Numerical investigation on the unstable flow and its interaction with the hump characteristic in a pump turbine at pump mode

Pumped storage power is the most mature and cleanest energy in the world, which is universally used in energy recovery fields. As the pumped storage units operate at part-load conditions, typical unstable flow phenomena are universally observed. Guaranteeing the operation stability of the unit is being increasing significant. Since much attention has been paid to the unstable flow characteristic in the hump region, the interaction between the unstable flow and hump characteristic is seldom involved. In present research, comprehensive analysis is systematically conducted to explore unstable flow and its interaction with the hump characteristic in a pump-turbine operated at pump mode.

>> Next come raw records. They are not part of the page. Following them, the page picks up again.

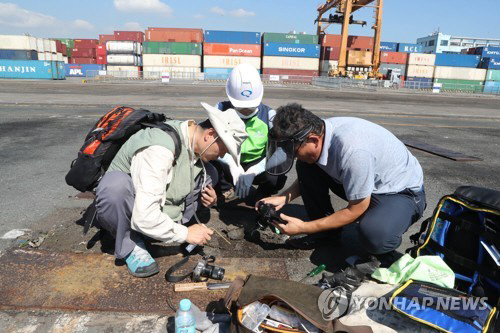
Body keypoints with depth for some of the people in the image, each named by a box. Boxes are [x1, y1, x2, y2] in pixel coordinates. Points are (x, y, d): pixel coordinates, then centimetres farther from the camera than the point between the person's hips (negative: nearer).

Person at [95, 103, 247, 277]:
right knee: (115, 184, -39)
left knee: (208, 173, -8)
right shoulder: (160, 149, -34)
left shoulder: (193, 140, -10)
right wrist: (185, 233, -25)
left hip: (162, 211, 6)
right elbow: (144, 217, -39)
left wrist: (207, 197, -9)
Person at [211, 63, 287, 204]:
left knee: (277, 178, -32)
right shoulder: (222, 109, -12)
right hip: (229, 166, 0)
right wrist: (233, 166, -40)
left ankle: (258, 196, 5)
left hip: (255, 166, 0)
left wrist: (252, 172, -38)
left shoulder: (268, 114, -12)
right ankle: (227, 191, -1)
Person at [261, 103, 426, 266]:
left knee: (373, 234, -37)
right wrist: (283, 198, -12)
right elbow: (307, 177, 5)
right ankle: (326, 232, 4)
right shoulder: (317, 130, -15)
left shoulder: (352, 150, -38)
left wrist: (305, 228, -18)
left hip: (403, 191, -7)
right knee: (305, 168, -10)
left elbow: (356, 210, -24)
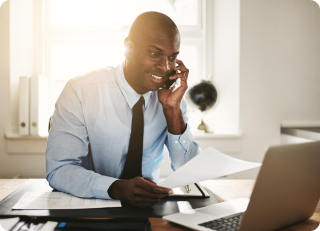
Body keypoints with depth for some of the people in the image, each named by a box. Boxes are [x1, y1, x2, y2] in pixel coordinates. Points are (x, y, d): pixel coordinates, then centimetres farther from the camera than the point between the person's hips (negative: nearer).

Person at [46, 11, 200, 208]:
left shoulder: (172, 95, -3)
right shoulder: (81, 91, -14)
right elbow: (58, 170, -18)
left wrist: (173, 111, -18)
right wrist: (118, 188, -34)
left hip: (147, 205, 2)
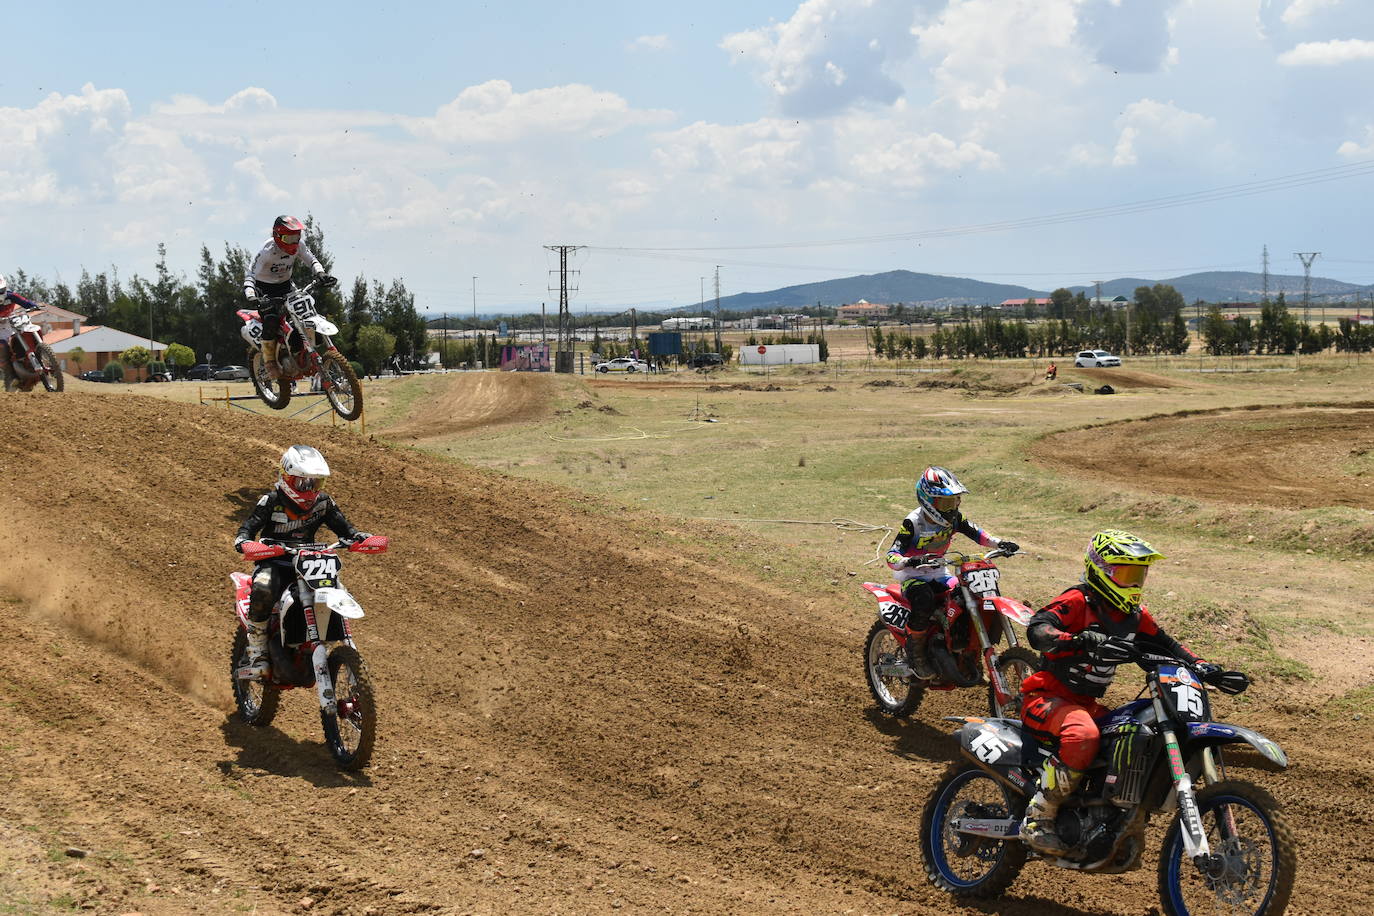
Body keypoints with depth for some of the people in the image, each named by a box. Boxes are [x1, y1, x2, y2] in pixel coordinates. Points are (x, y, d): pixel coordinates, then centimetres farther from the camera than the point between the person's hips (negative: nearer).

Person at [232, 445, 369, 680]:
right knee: (262, 591, -36)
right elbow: (250, 525, -10)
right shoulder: (272, 501, -4)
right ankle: (256, 654, -24)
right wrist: (243, 540, -33)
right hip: (273, 562, -4)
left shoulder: (322, 502, 8)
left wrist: (357, 536, -12)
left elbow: (341, 525, 10)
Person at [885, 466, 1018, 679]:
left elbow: (975, 532, 9)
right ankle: (915, 653, -19)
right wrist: (909, 562, -50)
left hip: (939, 574, 6)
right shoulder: (913, 523, -20)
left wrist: (999, 543, -11)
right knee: (924, 600, -39)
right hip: (913, 577, -6)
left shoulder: (953, 518, -2)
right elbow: (892, 556, -27)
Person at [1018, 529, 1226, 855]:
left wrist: (1200, 665, 0)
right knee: (1084, 735, -37)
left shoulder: (1134, 615, 12)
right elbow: (1037, 629, -29)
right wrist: (1079, 640, -46)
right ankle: (1037, 819, -28)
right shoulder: (1077, 601, -13)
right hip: (1047, 697, -9)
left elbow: (1165, 644, 18)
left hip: (1086, 703, 9)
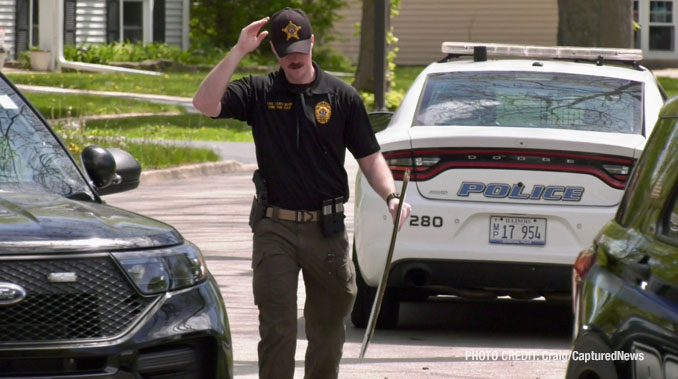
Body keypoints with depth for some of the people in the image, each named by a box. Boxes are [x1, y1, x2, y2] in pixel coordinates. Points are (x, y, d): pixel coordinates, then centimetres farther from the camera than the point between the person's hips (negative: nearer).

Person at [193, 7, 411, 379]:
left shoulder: (342, 97, 4)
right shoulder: (259, 92, 2)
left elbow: (369, 157, 5)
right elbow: (205, 104, -12)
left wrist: (391, 196, -12)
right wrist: (238, 51, -17)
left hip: (327, 230, 1)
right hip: (275, 227, -1)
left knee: (328, 326, 11)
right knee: (276, 328, -4)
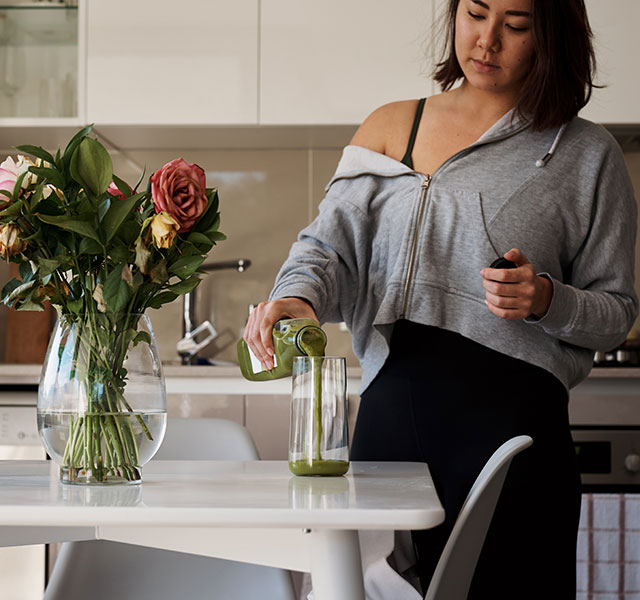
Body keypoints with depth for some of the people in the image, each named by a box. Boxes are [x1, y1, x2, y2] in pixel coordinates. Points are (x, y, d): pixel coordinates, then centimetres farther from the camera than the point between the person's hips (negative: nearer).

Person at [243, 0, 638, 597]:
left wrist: (545, 300, -12)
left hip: (512, 412, -3)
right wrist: (298, 296, -18)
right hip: (389, 410, 3)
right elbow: (331, 243, 4)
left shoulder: (585, 155, 6)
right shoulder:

Three typical models, corresponding to the test model, small lean angle model (lean angle theta = 2 degrees) and medium lean angle model (lean angle theta = 10 degrees) representing different flow conditions, i.e., "hump peak", "hump valley" and "stable condition" respectively, are selected for analysis. First, characteristic curves predicted by a modified shear stress transport k-omega partially averaged Navier-Stokes model show good agreements with the experiment data. Then, comprehensive discussions are performed in the blade passage of runner and guide vane. In the runner blade passage, the scale of flow separation near the suction side of the blade increases with increment of the lean angle. In the guide vane, although rotating stall is observed in three models, its scale and intensity are largest under the "hump peak" condition, and alleviated under the "hump valley" and "stable condition". After frequency and its dynamics analysis, it is found that one dominant frequency of 0.088f(n) is induced by the rotating stall evolution. Moreover, as the rotating stall is alleviated under the "stable condition", the dominant frequency captured by the proper orthogonal decomposition (POD) method is transferred to 3f(n), and the hump is also alleviated.